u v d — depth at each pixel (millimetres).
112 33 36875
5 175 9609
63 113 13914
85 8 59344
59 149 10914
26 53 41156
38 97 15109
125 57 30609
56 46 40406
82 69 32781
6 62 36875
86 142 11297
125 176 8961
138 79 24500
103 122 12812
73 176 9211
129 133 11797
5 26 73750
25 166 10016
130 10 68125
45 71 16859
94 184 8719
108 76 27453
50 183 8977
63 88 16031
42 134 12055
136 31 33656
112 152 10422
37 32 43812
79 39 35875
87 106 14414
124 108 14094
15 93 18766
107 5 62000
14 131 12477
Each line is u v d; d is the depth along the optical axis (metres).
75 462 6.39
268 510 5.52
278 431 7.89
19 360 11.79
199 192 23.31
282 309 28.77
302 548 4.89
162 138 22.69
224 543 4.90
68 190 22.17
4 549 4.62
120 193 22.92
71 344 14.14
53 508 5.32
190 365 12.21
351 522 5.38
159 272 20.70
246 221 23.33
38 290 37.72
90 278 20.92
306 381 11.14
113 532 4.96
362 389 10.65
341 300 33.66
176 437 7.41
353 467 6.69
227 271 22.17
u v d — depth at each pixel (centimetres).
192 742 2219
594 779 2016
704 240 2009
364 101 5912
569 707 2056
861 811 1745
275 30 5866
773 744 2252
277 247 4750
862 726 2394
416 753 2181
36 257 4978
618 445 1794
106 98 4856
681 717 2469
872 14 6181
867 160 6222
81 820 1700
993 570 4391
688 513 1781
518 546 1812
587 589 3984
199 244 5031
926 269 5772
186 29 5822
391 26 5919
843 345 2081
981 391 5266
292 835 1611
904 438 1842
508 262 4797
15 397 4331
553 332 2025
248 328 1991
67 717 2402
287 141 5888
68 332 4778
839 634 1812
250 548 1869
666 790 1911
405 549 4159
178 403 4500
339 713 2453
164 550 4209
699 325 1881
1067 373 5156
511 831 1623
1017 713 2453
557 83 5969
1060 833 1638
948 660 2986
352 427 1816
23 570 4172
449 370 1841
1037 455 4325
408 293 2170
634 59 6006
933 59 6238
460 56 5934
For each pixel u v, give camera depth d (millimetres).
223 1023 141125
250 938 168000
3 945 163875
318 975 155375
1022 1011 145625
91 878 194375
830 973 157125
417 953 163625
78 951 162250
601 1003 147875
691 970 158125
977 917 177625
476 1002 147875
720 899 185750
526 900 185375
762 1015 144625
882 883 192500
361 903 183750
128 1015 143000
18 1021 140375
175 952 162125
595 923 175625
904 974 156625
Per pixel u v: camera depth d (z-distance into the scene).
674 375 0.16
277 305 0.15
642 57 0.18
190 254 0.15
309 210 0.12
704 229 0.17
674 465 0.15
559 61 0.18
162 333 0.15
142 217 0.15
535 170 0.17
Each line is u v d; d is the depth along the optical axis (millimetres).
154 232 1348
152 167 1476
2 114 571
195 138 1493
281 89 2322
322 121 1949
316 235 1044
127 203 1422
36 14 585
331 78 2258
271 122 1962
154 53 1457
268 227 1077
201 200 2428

———

**ASSIGNMENT:** Output the lines above between the one holding "90 278 20.92" and the one holding "91 878 194375", inclusive, with nothing before or after them.

**WRITTEN SOLUTION:**
90 278 20.92
306 381 11.14
113 532 4.96
362 389 10.65
341 300 33.66
176 437 7.41
353 467 6.69
227 271 22.17
u v d — depth at each pixel (centimetres).
192 742 2219
594 779 2016
704 240 2009
364 101 5912
569 707 2056
861 811 1745
275 30 5866
773 744 2252
277 247 4750
862 726 2394
416 753 2181
36 257 4978
618 445 1794
106 98 4856
681 717 2469
872 14 6181
867 160 6222
81 820 1700
993 570 4391
688 513 1781
518 546 1812
587 589 3984
199 244 5031
926 269 5772
186 29 5822
391 26 5919
843 345 2081
981 391 5266
292 835 1611
904 438 1842
508 262 4797
15 397 4331
553 332 2025
248 328 1991
67 717 2402
287 141 5888
68 332 4778
839 634 1812
250 548 1869
666 790 1911
405 549 4159
178 403 4500
339 713 2453
164 550 4209
699 325 1881
1067 373 5156
511 831 1623
1017 713 2453
557 83 5969
1060 833 1638
948 660 2986
352 427 1816
23 570 4172
449 370 1841
1037 455 4325
408 293 2170
634 59 6006
933 59 6238
460 56 5934
For each pixel u v, give camera depth d (millimetres).
223 1023 141125
250 938 168000
3 945 163875
318 975 155375
1022 1011 145625
91 878 194375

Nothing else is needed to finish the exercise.